Purple Media Network

The Official Student Media of Northwestern State University of Louisiana

Purple Media Network

Purple Media Network


Students adjust to online classes

Students adjust to online classes

Leanna Coy

News Editor

Beginning March 19, Northwestern State University transitioned classes to an online format in response to COVID-19. Now, over two weeks since the transition, students are still adjusting to having their classes online. 

Mikayla Deloach, junior, said the workload in her engineering classes has felt worse since transitioning online. 

“It doesn’t feel like I’m in school, so it makes it harder to keep up with classwork and deadlines,” Deloach said. 

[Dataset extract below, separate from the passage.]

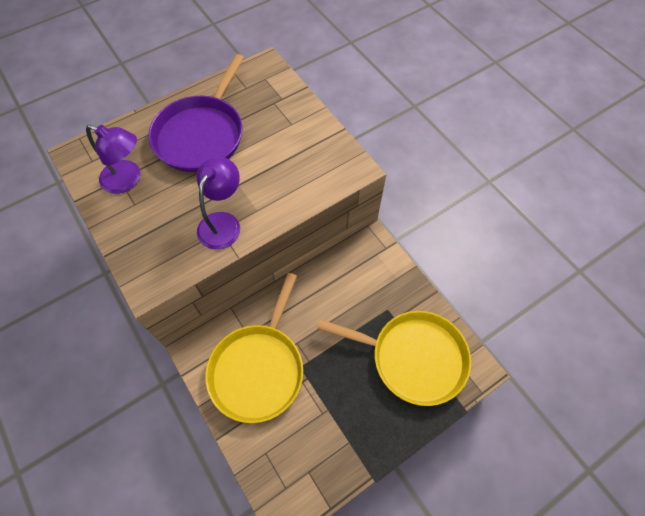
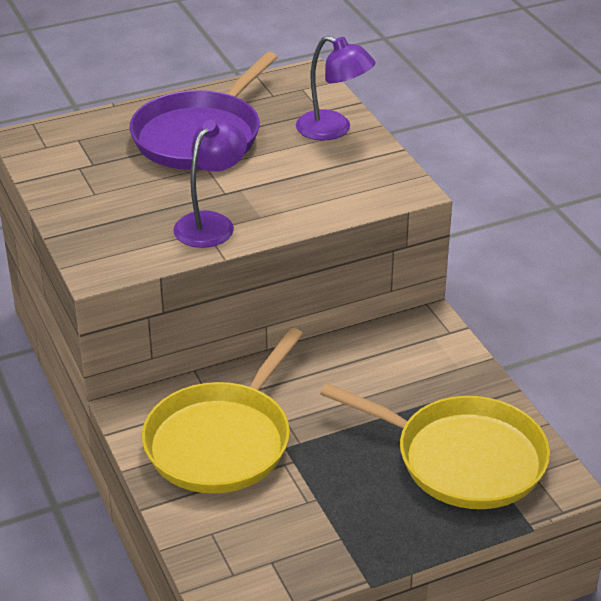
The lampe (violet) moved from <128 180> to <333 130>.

Many classes have utilized Cisco Webex and Zoom Video Communications to try to ease the transition. Deloach said Cisco Webex has helped, but it is still hard to see the work her professors put on the board, making it more difficult to learn the material. 

“My classes have added more work, and the tests that we took in class are different than the ones we are taking online,” Deloach said. 

Sarruf Monroy, senior, said most of his classes used to be face-to-face, so he was used to the professors being able to go into detail about certain topics. 

“As a music major, some of my assignments are harder than the others because it is not the same as being in a real classroom where you can ask something if you don’t understand,” Monroy said. 

Although he said he has not had to deal with internet problems himself, Monroy said he knows some professors have. 

“My flute professor is giving us lessons through Zoom, Webex and Facebook messenger, and she had to switch from her iPad to her computer because she was having trouble with the internet,” Monroy said. 

Although there are plenty of students that have taken online classes in the past, many of them have never had all their classes online at the same time. 

Dawson Ferguson, junior, said he felt like he could handle a few online classes but didn’t want them all to be online. 

“Not only is it hard because it’s a new way of learning, but people are trying to focus on their families and loved ones with this pandemic going on,” Ferguson said. “It has definitely made it more difficult to try and keep up.”